> **DIRECTIONS FOR THIS TASK**: Filter the records, keeping every line that has the string "pixels".
--- START ---
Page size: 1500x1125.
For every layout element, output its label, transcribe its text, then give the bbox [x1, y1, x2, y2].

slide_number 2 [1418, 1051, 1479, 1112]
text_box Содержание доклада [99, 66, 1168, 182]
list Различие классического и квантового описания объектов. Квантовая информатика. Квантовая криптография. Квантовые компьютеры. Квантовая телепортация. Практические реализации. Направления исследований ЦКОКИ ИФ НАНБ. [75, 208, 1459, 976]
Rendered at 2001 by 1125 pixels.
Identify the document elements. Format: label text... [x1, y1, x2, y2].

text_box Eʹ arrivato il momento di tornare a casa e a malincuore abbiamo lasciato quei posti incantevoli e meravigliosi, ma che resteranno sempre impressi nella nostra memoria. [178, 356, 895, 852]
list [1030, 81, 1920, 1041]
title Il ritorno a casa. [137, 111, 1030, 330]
--- END ---
--- START ---
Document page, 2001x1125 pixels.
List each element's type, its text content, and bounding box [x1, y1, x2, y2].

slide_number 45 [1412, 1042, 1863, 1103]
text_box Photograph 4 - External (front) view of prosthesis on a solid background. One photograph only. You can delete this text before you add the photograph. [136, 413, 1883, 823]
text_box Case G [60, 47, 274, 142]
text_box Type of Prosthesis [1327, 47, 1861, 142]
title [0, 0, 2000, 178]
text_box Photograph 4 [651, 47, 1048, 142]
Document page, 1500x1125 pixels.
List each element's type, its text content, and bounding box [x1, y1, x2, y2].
--- END ---
--- START ---
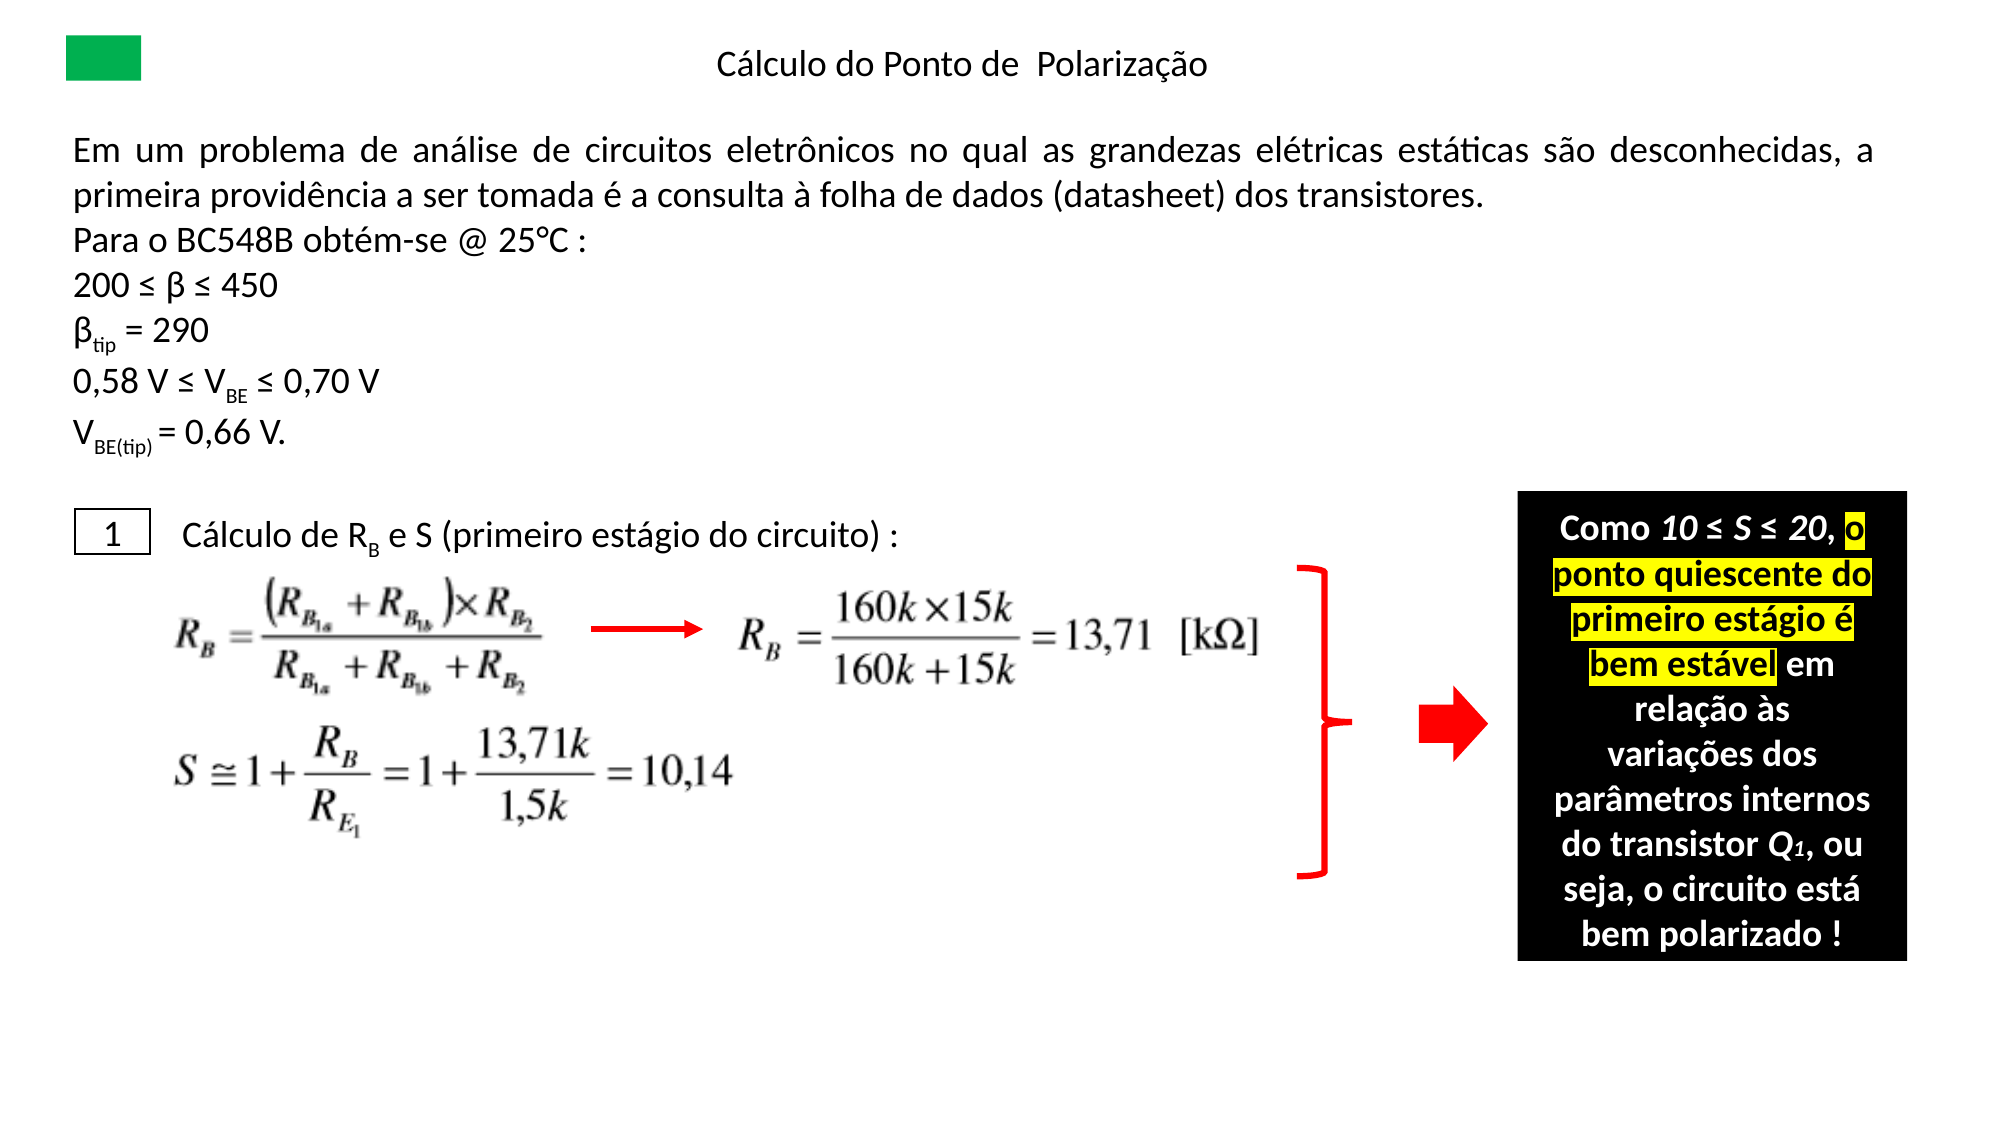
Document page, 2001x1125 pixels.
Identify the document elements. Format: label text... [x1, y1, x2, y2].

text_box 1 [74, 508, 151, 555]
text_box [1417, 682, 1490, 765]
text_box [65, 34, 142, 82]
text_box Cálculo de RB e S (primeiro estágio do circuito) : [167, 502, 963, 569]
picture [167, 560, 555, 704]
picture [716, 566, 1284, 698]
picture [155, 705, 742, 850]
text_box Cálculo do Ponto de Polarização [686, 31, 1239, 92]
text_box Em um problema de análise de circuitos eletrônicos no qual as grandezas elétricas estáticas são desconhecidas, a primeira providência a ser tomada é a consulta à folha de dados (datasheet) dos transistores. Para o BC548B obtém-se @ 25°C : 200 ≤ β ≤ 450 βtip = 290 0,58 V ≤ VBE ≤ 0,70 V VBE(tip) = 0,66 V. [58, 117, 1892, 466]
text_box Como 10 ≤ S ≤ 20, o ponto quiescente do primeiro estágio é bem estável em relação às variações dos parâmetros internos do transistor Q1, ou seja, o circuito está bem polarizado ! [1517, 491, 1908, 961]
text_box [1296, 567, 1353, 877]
--- END ---
> **WRITTEN ANSWER**:
Rendered at 2001 by 1125 pixels.
Document page, 2001x1125 pixels.
Document page, 1500x1125 pixels.
Document page, 2001x1125 pixels.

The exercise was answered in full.